Do I need a mechanical permit?

A mechanical permit is required to do the following:

  • Install or change any part of a heating or cooling system that must be vented into any kind of chimney, including unvented decorative appliances
  • Install a woodstove, fireplace insert, pellet stove, or related venting
  • Install, alter, or repair gas piping between the meter and an appliance (indoors or outdoors)
  • Install bath fans, dryer exhausts, kitchen range exhausts, and appliances that are required to be vented

If you are not sure you need a permit, call the Building Codes Division, (503) 338-3697.
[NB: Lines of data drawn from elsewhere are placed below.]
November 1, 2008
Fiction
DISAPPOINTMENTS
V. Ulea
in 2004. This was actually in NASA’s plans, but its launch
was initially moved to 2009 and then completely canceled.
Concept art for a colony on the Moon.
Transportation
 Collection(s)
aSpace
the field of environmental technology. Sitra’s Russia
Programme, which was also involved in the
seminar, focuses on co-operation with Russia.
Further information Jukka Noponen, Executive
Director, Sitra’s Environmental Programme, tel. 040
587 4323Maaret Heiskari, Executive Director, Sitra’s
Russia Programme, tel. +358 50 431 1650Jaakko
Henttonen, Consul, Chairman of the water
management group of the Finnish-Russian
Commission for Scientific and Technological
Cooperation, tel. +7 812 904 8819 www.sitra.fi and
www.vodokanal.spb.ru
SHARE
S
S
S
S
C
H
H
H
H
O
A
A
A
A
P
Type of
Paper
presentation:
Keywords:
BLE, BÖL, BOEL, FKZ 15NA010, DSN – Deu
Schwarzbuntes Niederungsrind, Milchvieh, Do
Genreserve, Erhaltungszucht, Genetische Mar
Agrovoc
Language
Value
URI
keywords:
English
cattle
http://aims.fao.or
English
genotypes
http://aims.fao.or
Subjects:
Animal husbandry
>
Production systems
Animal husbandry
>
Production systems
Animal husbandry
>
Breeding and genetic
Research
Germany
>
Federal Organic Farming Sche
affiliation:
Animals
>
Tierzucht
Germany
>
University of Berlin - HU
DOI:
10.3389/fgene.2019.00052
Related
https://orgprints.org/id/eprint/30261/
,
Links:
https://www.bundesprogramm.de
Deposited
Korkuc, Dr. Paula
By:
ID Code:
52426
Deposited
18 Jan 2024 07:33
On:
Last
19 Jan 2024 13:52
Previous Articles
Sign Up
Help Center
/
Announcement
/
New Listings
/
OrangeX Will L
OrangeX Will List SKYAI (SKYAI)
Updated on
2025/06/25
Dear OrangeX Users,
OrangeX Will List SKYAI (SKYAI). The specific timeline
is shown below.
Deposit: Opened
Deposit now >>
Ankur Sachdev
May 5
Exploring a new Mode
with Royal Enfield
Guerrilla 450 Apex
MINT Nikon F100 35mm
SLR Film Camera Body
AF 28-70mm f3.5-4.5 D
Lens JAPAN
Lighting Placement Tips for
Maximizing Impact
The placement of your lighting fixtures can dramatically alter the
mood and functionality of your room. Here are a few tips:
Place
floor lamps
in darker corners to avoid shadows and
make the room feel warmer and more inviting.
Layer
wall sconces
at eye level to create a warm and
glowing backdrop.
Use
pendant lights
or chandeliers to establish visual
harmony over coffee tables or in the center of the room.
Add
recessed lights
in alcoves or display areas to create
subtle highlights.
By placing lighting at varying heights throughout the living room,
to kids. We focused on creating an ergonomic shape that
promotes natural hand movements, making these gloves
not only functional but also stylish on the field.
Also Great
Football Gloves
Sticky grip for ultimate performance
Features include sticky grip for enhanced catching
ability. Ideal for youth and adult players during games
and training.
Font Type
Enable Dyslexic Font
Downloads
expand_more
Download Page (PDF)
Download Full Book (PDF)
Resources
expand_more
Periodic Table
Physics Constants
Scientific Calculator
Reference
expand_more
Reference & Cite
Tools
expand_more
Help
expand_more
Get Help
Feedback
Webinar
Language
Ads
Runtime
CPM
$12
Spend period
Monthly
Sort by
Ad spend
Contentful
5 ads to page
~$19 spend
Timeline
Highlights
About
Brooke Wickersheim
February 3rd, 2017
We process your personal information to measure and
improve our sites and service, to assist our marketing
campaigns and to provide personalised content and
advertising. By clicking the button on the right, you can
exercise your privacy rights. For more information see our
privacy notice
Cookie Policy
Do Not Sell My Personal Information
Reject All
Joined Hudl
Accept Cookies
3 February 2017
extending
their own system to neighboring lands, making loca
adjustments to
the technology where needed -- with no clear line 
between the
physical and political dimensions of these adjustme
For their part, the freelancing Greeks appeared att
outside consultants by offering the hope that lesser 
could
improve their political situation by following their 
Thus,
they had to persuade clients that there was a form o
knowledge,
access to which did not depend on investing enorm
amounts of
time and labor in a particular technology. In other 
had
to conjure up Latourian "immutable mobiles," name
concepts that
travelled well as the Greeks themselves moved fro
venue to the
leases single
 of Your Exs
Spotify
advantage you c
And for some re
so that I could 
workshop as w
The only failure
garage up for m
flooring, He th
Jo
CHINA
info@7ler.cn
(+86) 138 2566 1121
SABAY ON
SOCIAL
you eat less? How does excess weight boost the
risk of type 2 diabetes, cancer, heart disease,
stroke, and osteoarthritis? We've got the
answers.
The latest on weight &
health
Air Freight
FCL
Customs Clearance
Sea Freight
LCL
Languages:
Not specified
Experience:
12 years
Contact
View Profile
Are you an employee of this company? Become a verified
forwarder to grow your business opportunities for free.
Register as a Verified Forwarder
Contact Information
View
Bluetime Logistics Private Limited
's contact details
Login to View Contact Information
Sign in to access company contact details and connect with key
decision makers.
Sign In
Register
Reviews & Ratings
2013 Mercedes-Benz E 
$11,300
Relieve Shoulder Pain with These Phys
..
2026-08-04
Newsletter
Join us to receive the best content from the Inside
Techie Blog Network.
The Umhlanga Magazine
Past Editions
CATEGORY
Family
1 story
Contractors are able to apply for and purchase permits online with Epermitting at

Non-Contractors/Homeowners are able to submit applications by mail, fax, email. After we receive the application, we will process the application and email a link to pay the fees online through the ePermitting program. Once issued, the permit will be emailed to you.  

As the owner of a one- or two-family dwelling, you or an immediate family member can do it yourself. A friend, neighbor, tenant or family relative cannot legally be paid to do any work unless he or she is a CCB-registered contractor. If you choose to hire a contractor, they must be a Construction Contractors Board (CCB) registered contractor to do the work. Only a licensed journeyman or apprentice plumber employed by a licensed plumbing contractor or an individual licensed by the State of Oregon State Fire Marshal may legally install propane piping.

If applying for a permit to install or replace a woodstove or fireplace insert, you will be asked whether the appliance is certified to meet Department of Environmental Quality emission standards. The inspector will check the label on the stove or stove insert at the time of inspection. If you are not sure whether the appliance is certified to meet emission standards, ask the dealer or a mechanical inspector.